Middel 4 heads

Who takes care of what in the project?

MIDDEL work packages

WP1: Trial methodology, randomisation, statistical analysis (led by NORCE, Norway)

a) Infrastructure & monitoring

  1. NORCE provides the infrastructure (eCRFs, safe server, database structure and support) and monitoring to ensure high-quality data; all procedures have been established and tested with the pilot cohort.
  2. The European Clinical Research Infrastructure Network (ECRIN) will provide support through their national correspondents in countries where this is available, using a risk-based approach to data quality monitoring (remote monitoring plus on-site monitoring as needed) and ethics submissions.
  3. Recruitment and retention rates are monitored closely.

b) Randomisation & main statistical analyses

NORCE will provide the randomisation of CHUs and conduct the main statistical analyses.

WP2: GMT consensus; barriers and facilitators of GMT and RCS (led by UMCG, Netherlands)

Manual, training and evaluation

UMCG leads the provision of a manual for group music therapy (GMT), based on the European consensus and pilot work. GMT providers will be trained; special attention will be paid to cross-cultural applicability. A process evaluation of both GMT and recreational choir singing (RCS) based on video will estimate the intervention and implementation strategy and quality, including perceived barriers and facilitators and treatment fidelity.
>> Publications:
Janus et al. (2020). Developing consensus description of group music therapy characteristics for persons with dementia. Nordic Journal of Music Therapy.

WP3: RCS consensus (led by UOld, Germany)

Manual, training & evaluation

UOld leads the provision of a manual for recreational choir singing (RCS), similar to the work done for GMT in WP2. RCS providers will be trained in collaboration with all partners. The RCS fidelity assessment will feed into the process evaluation outlined in WP2.

WP4: Biomarkers (led by UMCG, Netherlands)

Sampling, testing & analysis

UMCG will steer the individual assessments and analyses of cortisol/amylase. Saliva sampling will be done at the sites of three partners (NORCE, UMCG, UOld) and tested centrally at the biochemical laboratory of the University of Vienna led by Urs Nater.

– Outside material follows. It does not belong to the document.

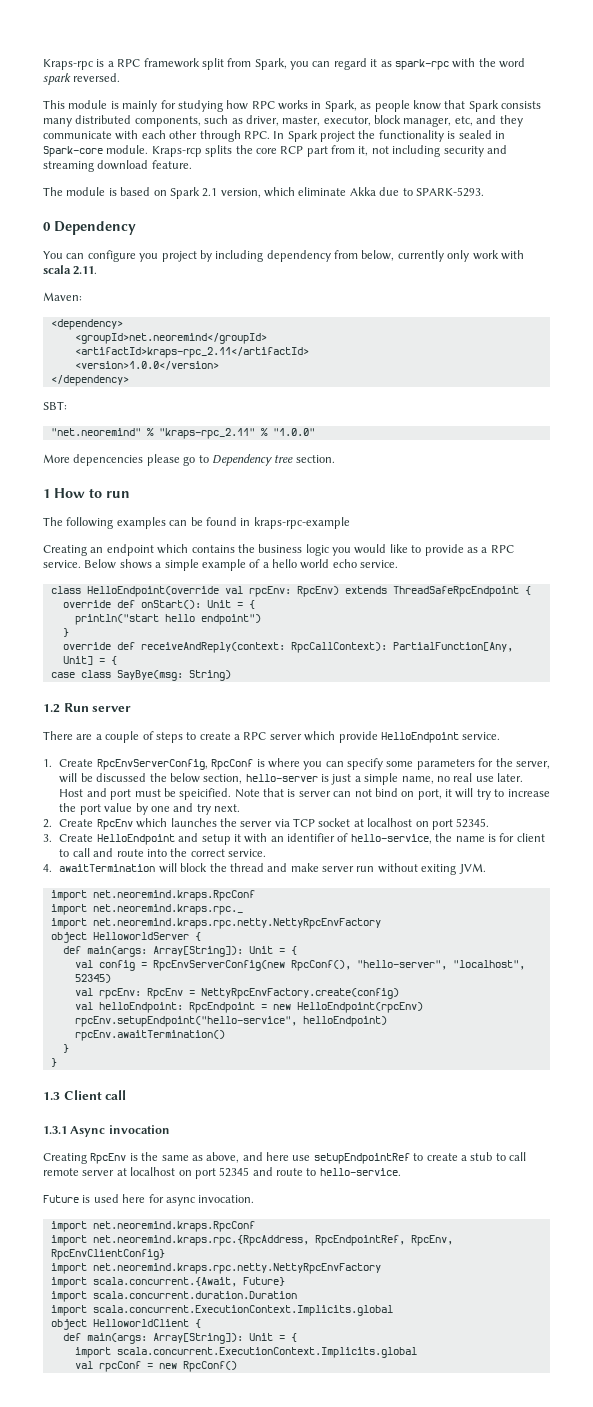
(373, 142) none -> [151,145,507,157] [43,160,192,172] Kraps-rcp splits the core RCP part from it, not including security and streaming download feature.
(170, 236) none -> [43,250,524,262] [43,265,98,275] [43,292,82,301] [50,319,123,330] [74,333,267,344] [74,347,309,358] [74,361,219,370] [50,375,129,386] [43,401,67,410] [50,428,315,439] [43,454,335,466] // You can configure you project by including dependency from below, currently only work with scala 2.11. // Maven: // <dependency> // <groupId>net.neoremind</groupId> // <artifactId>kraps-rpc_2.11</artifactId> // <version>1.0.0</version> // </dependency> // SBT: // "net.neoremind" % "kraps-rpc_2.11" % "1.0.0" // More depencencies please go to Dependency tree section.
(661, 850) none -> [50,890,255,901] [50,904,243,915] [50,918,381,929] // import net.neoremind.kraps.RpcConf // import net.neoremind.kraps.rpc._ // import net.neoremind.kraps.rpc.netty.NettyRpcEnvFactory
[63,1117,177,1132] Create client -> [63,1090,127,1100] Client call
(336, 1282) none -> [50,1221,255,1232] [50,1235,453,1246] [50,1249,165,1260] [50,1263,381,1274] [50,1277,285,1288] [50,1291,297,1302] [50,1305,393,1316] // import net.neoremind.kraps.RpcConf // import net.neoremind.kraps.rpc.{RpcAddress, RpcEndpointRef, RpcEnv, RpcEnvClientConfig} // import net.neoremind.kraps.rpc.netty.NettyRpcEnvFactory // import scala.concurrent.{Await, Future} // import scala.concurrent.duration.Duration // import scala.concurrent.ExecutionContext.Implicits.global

WP5: Public participation and involvement (PPI), exploitation (led by UoN, UK)

Develop template for PPI, support implementation, evaluate 

The development of MIDDEL was informed by the priorities, experience and preferences of residents and carers. User 
representatives will continue to be actively involved throughout the trial.
UoN leads this ‘PPI’ aspect of the study and work initially with local groups of people with experience of dementia and dementia care to raise awareness of the project. The template for PPI involvement will then be implemented in each participating country by local researchers with support from UoN.
The objectives are: to underpin the trial with lived experience of dementia that is culturally appropriate; to bring the voice of people with dementia and their carers to the research process, potentially challenging academic assumptions; and to ensure the relevance and applicability of the findings in each country. 

WP6: Coordination, governance, dissemination (led by NORCE, Norway)

Ensure overall integrity,  coordinate communication between partners, disseminate results

NORCE is responsible for the overall integrity of the project, as well as for coordinating communications between partners (in-person and online meetings) and external communication.

The report on the main, pre-planned analyses of the primary endpoint and up until the 12-month follow-up will be submitted to a leading medical journal, led by NORCE and with involvement of all partners. This will include data from all European countries and Australia.
Potential further publications:
  • recruitment and retention strategies for international cluster-randomised multicentre trials of complex interventions in non-medical settings;
  • development of an MCID for the MADRS based on an existing anchor question;
  • inter-relations between outcomes and predictive value of early outcomes for later outcomes;
  • clinical descriptions and qualitative research of therapy processes, including qualitative influences on care home staff, their perception of GMT and RCS and their potential “ripple effects”;
  • barriers and facilitators for implementation, using qualitative interviews and surveys;
  • consensus guidelines for GMT and RCS.
As these publications will be led by different partners, communication between partners is essential to avoid duplication; NORCE will be responsible for coordinating these efforts.
The data and meta-data generated by MIDDEL will be curated and stored in a public repository, such as that of the Norwegian Centre for Research Data (NSD). Dissemination to the wider public will also be done by all partners in their local contexts, but supported by NORCE.